A creamy, protein-packed frozen treat blending cottage cheese, honey, and mixed berries.

# What You Need:

→ Dairy

01 - 2 cups full-fat or low-fat cottage cheese

→ Sweetener

02 - 3 tablespoons honey or maple syrup

→ Fruit

03 - 2 cups frozen mixed berries (strawberries, blueberries, raspberries)

→ Optional Add-ins

04 - 1 teaspoon vanilla extract
05 - Pinch of salt

# How To Make It:

01 - Combine the cottage cheese, honey, and vanilla extract in a food processor or high-speed blender. Process until smooth and creamy.
02 - Add frozen mixed berries and a pinch of salt to the blender. Blend until the mixture reaches a thick, smooth, ice cream-like consistency, scraping down the sides as necessary.
03 - Taste the mixture and add additional honey if a sweeter flavor is preferred.
04 - For a soft-serve texture, serve immediately in bowls or cones.
05 - For a firmer consistency, transfer the mixture to a freezer-safe container, smooth the surface, and freeze for 2 to 4 hours. Allow the ice cream to sit at room temperature for 5 to 10 minutes before scooping.
06 - Serve in bowls or cones and enjoy your refreshing treat.

# Expert Advice:

01 -
  • It tastes indulgent while actually delivering serious protein—this is the dessert that doesn't apologize for existing.
  • No special equipment or patience required; you blend, taste, and either eat immediately or freeze it later.
  • Frozen berries do the heavy lifting flavor-wise, so you'll never end up with something bland or icy.
02 -
  • If you skip the blending step and just stir by hand, the cottage cheese curds never fully disappear and the texture suffers.
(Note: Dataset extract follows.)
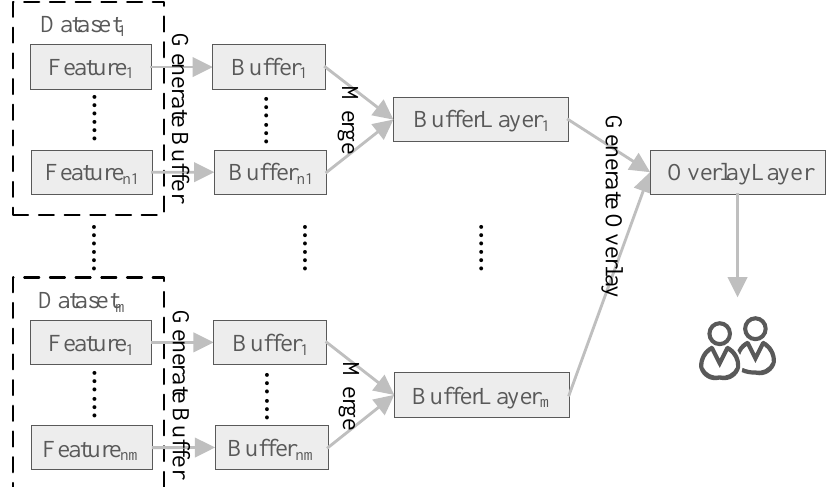
Figure 2. Buffer-overlay analysis flow using traditional methods.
The blender is non-negotiable here.
  • Frozen fruit thaws slightly as you blend, and that liquid is your secret ingredient—it creates the creamy texture without needing cream or ice cream bases.
03 -
  • A high-speed blender makes this silky in under two minutes; a food processor takes longer but works just as well if you're patient with the scraping.
  • The key to perfect scooping texture is removing it from the freezer and letting it soften for exactly 5–10 minutes—any longer and it melts too fast.